**Supplied records**
● ● ● ●

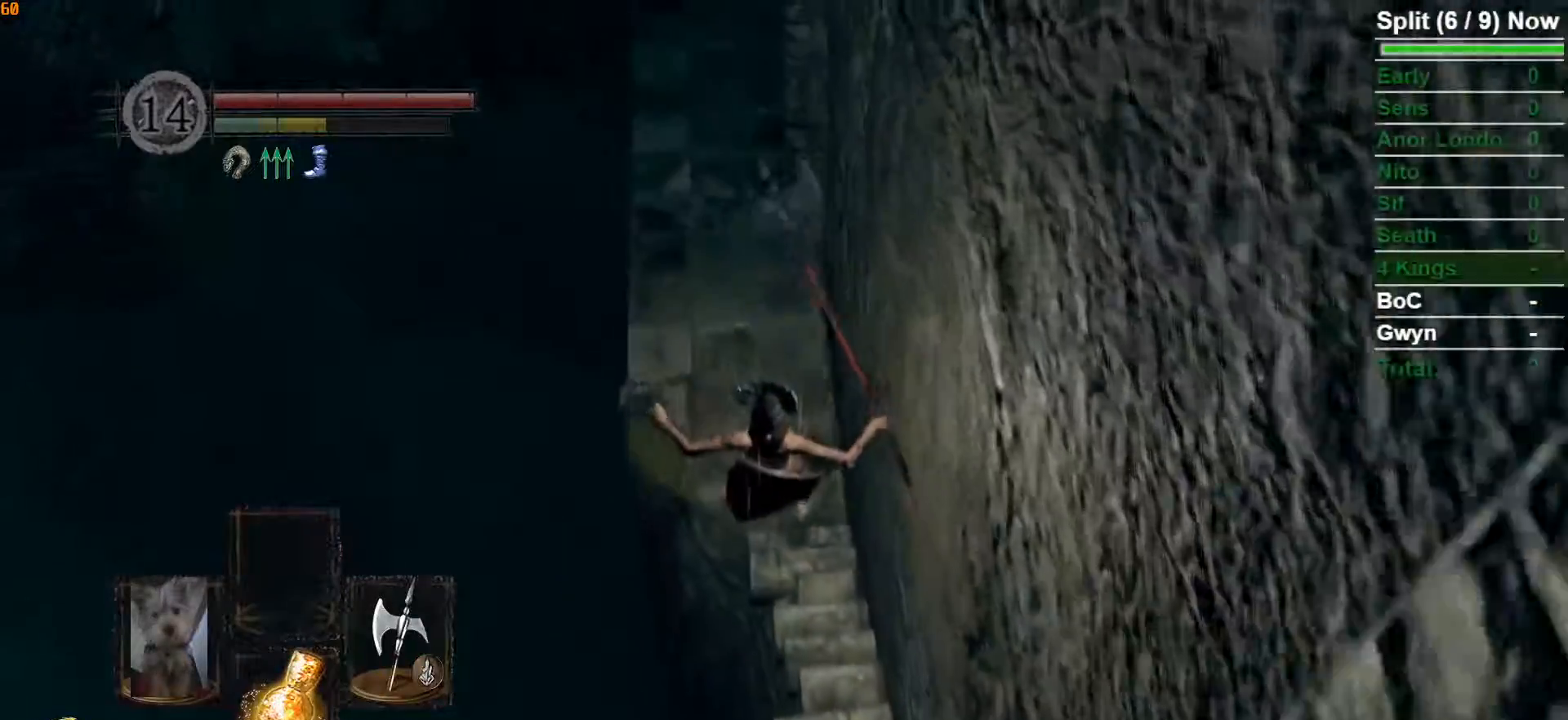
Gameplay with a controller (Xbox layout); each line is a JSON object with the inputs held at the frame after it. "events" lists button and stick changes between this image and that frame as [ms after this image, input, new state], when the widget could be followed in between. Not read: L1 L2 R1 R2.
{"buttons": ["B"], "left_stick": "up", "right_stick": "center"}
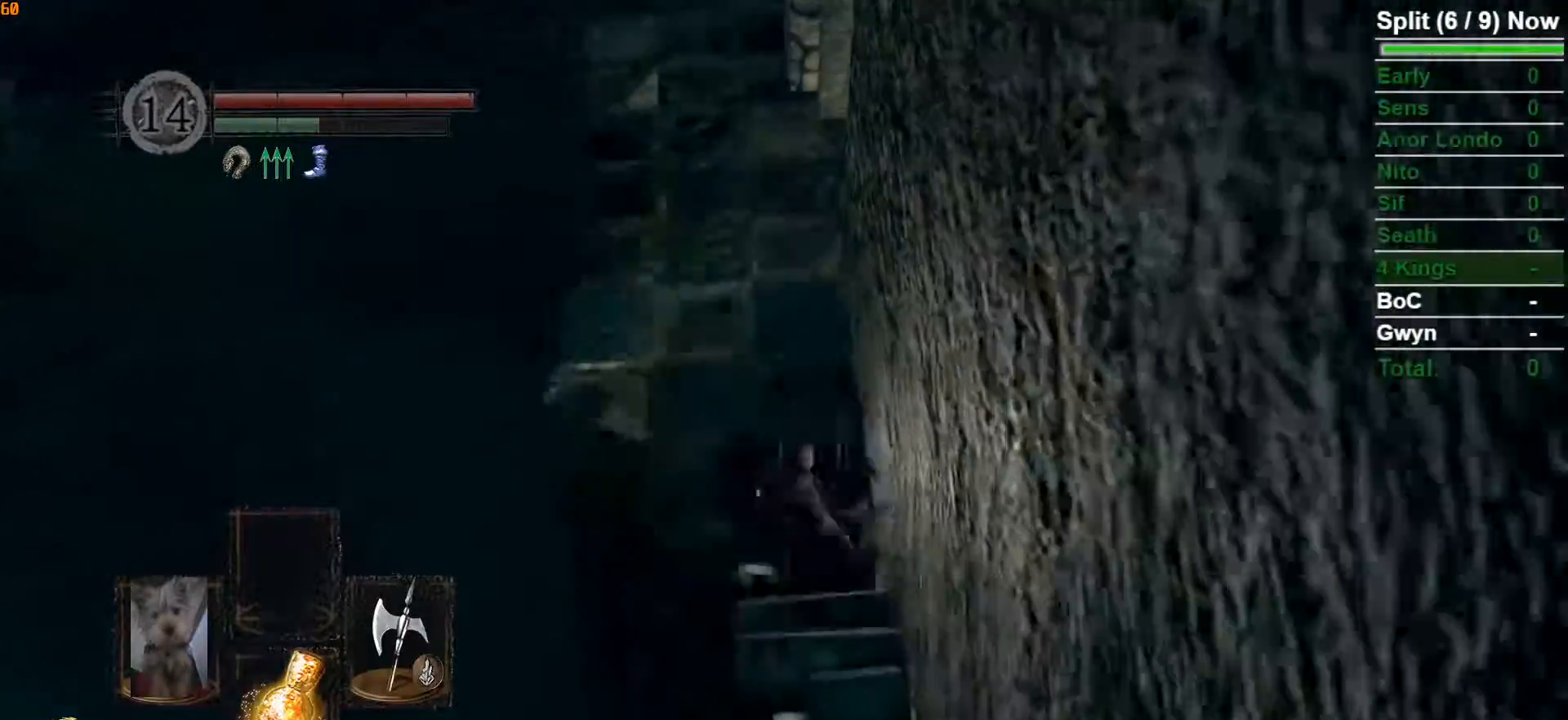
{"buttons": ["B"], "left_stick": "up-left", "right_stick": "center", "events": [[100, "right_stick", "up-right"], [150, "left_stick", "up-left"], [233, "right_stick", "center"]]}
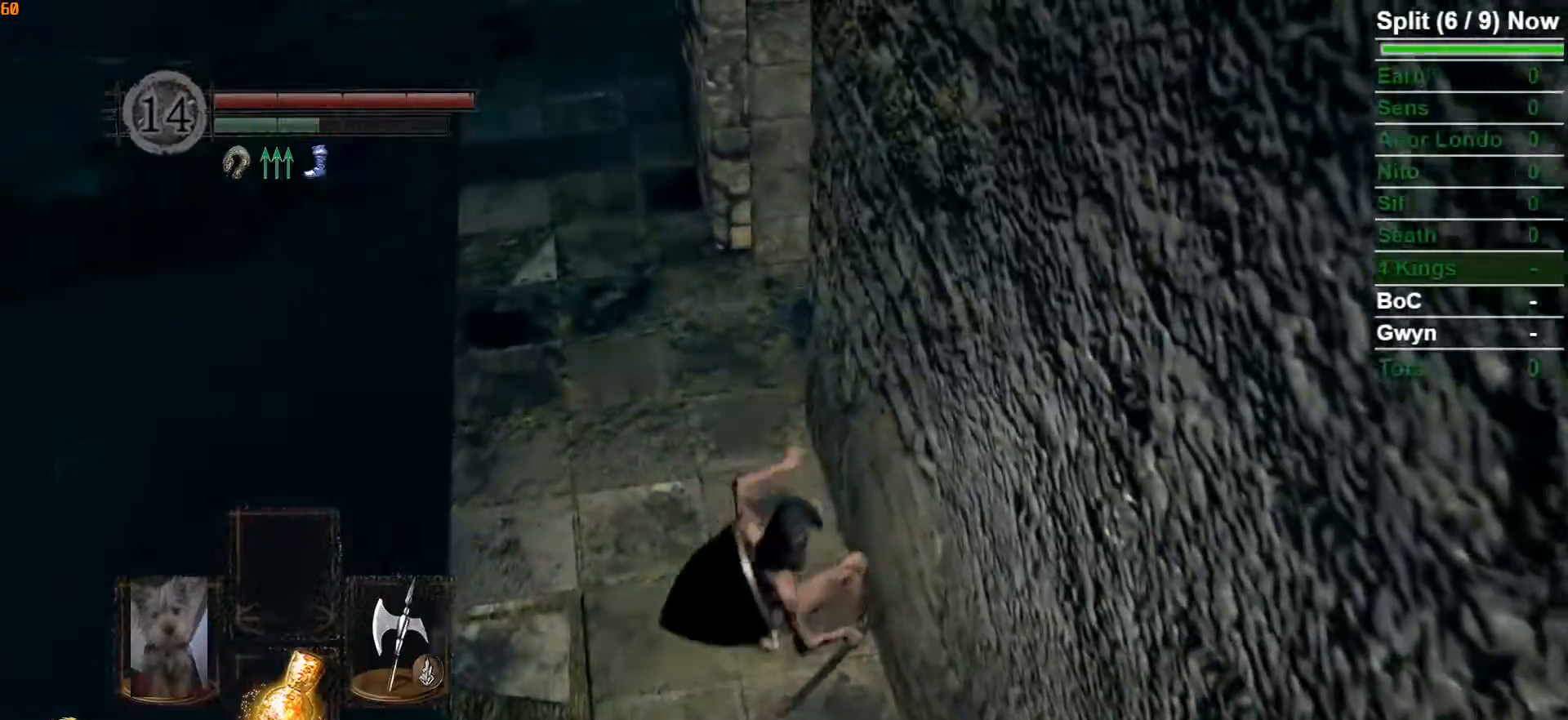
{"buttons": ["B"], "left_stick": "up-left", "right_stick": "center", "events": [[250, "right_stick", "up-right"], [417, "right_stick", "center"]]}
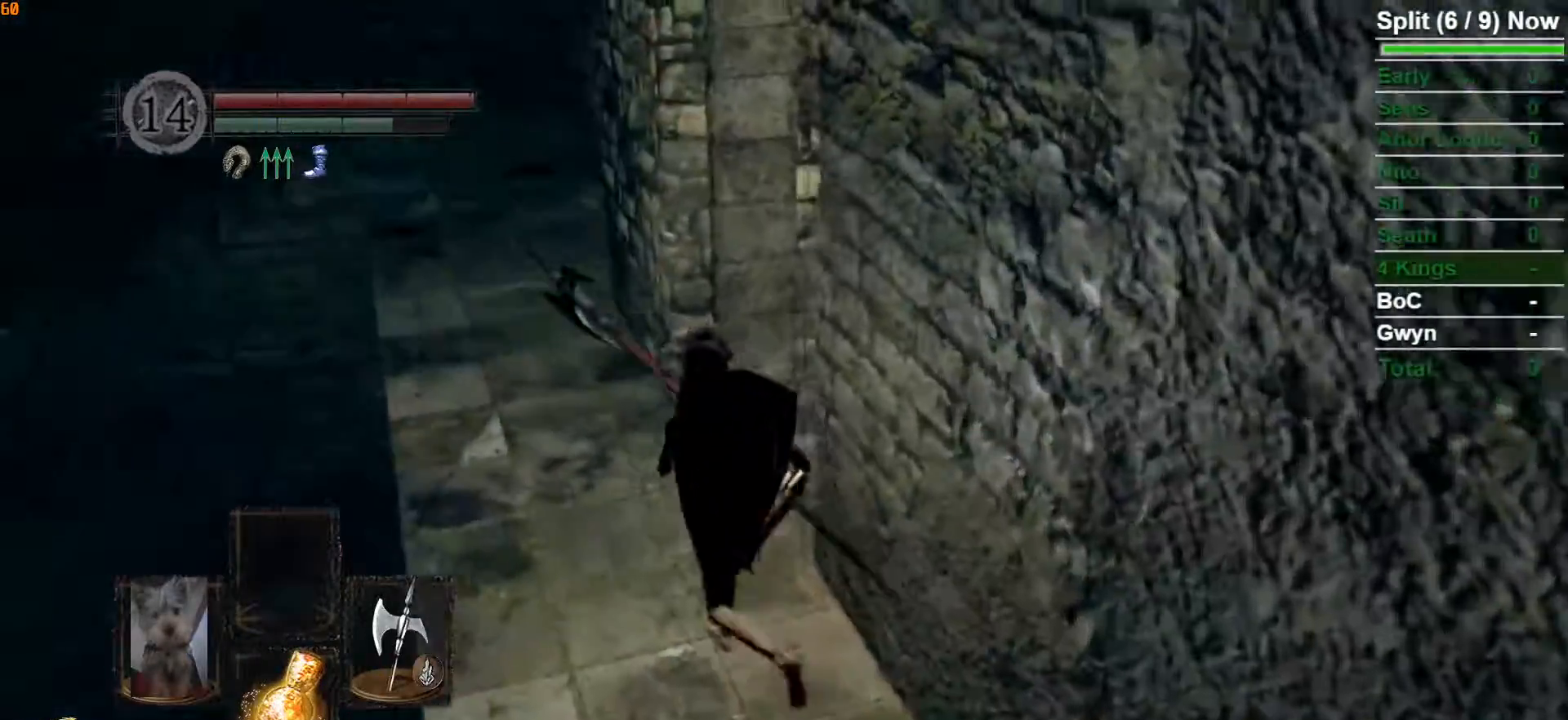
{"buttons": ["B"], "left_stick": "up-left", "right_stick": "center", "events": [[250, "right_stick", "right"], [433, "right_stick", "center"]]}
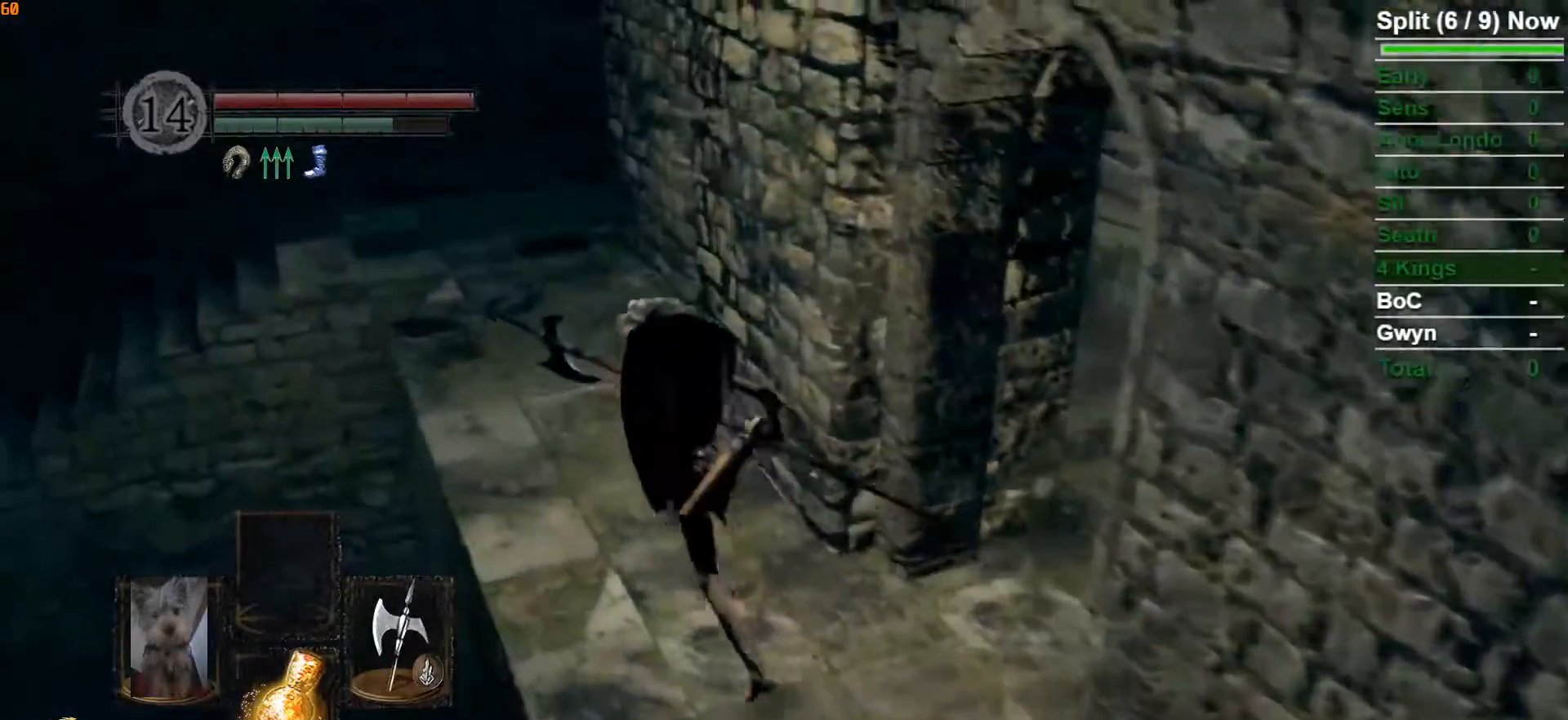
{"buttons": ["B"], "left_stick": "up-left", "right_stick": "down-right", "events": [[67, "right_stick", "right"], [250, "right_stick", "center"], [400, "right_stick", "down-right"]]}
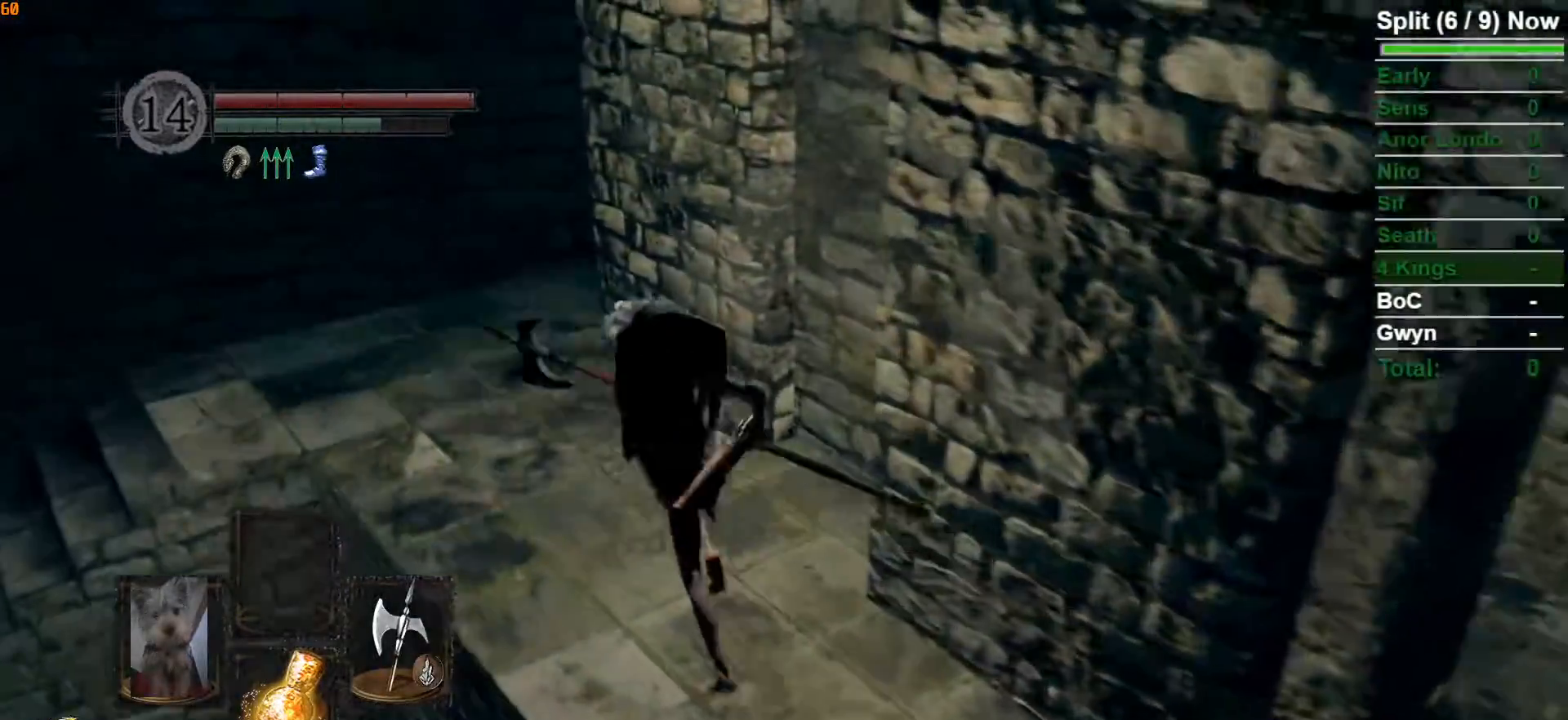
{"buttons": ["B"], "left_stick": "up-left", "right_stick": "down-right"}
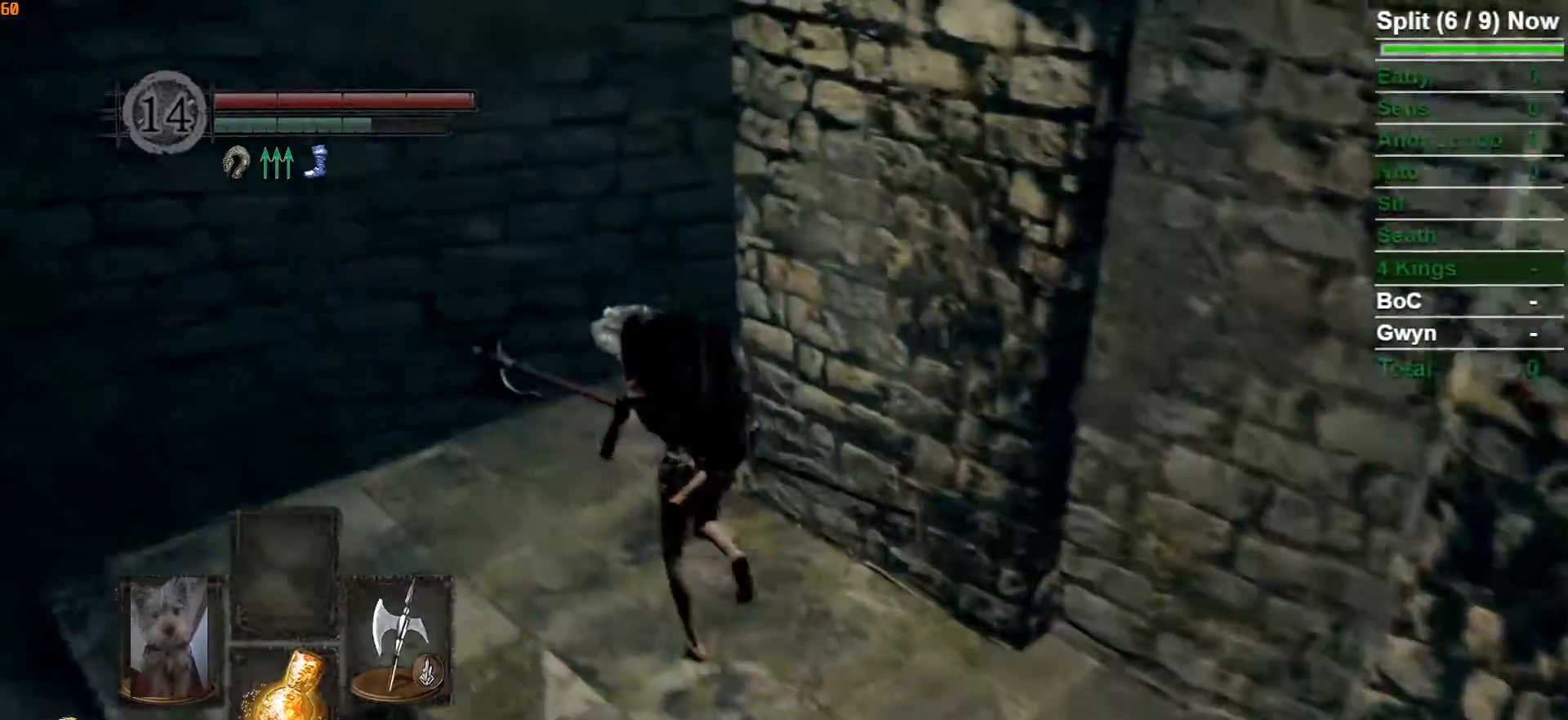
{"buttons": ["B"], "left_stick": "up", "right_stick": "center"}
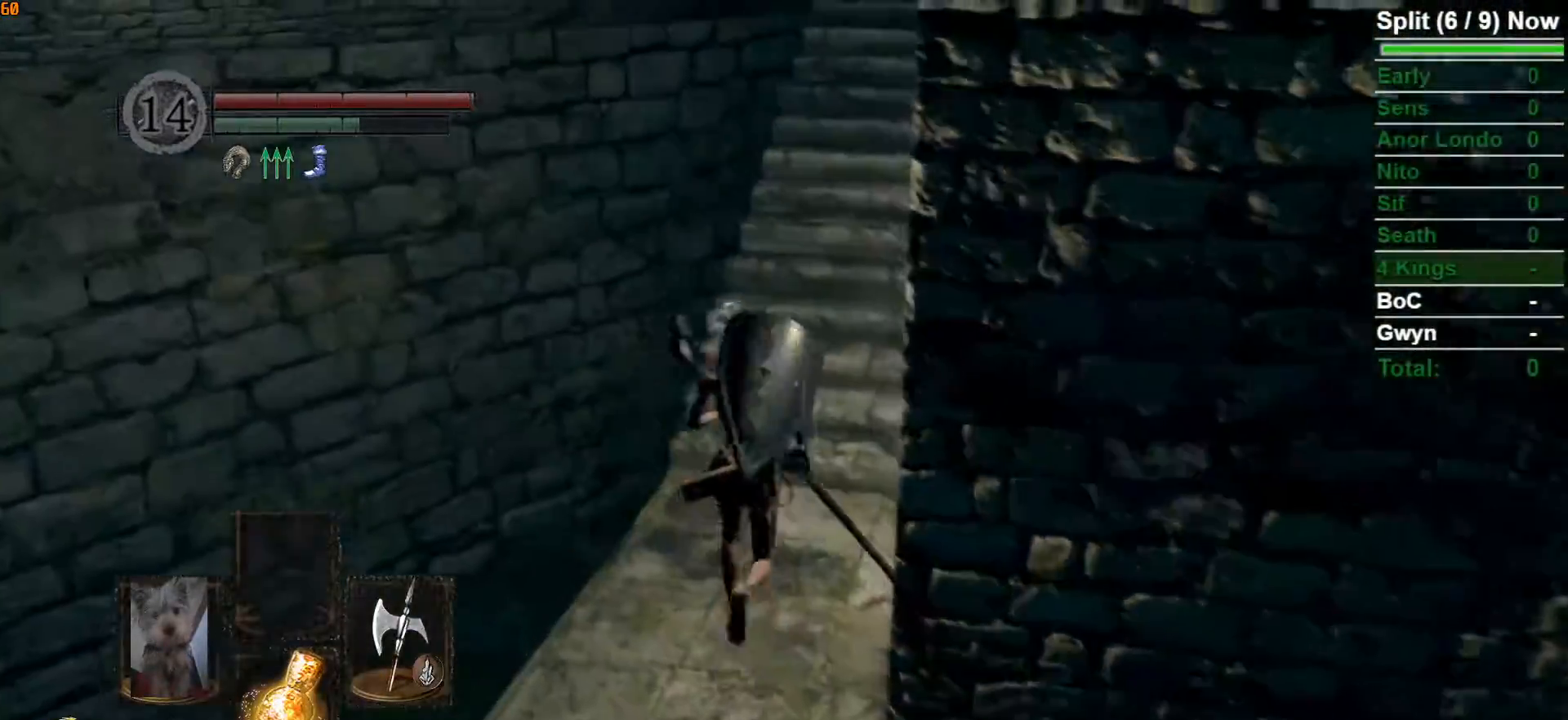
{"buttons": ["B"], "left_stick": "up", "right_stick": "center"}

● ● ● ●

**Required work**
Once the pictures are removed, repeat all of the data above exactly.

**Solution for this problem**
Gameplay with a controller (Xbox layout); each line is a JSON object with the inputs held at the frame after it. "events" lists button and stick changes between this image and that frame as [ms after this image, input, new state], when the widget could be followed in between. Not read: L1 L2 R1 R2.
{"buttons": ["B"], "left_stick": "up", "right_stick": "center"}
{"buttons": ["B"], "left_stick": "up-left", "right_stick": "center", "events": [[100, "right_stick", "up-right"], [150, "left_stick", "up-left"], [233, "right_stick", "center"]]}
{"buttons": ["B"], "left_stick": "up-left", "right_stick": "center", "events": [[250, "right_stick", "up-right"], [417, "right_stick", "center"]]}
{"buttons": ["B"], "left_stick": "up-left", "right_stick": "center", "events": [[250, "right_stick", "right"], [433, "right_stick", "center"]]}
{"buttons": ["B"], "left_stick": "up-left", "right_stick": "down-right", "events": [[67, "right_stick", "right"], [250, "right_stick", "center"], [400, "right_stick", "down-right"]]}
{"buttons": ["B"], "left_stick": "up-left", "right_stick": "down-right"}
{"buttons": ["B"], "left_stick": "up", "right_stick": "center"}
{"buttons": ["B"], "left_stick": "up", "right_stick": "center"}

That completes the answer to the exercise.